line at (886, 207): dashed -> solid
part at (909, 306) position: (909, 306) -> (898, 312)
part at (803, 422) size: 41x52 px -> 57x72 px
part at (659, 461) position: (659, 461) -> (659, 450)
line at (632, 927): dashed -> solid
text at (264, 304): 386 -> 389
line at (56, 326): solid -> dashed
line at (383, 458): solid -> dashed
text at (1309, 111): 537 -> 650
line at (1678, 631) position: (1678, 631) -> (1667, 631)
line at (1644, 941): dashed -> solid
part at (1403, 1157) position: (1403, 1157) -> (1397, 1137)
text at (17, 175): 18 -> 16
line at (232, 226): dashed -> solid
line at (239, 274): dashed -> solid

= = = =

短い課題:
上のデータの全行を、一字も変えずに書き写すこと。

記述回答:
line at (886, 207): dashed -> solid
part at (909, 306) position: (909, 306) -> (898, 312)
part at (803, 422) size: 41x52 px -> 57x72 px
part at (659, 461) position: (659, 461) -> (659, 450)
line at (632, 927): dashed -> solid
text at (264, 304): 386 -> 389
line at (56, 326): solid -> dashed
line at (383, 458): solid -> dashed
text at (1309, 111): 537 -> 650
line at (1678, 631) position: (1678, 631) -> (1667, 631)
line at (1644, 941): dashed -> solid
part at (1403, 1157) position: (1403, 1157) -> (1397, 1137)
text at (17, 175): 18 -> 16
line at (232, 226): dashed -> solid
line at (239, 274): dashed -> solid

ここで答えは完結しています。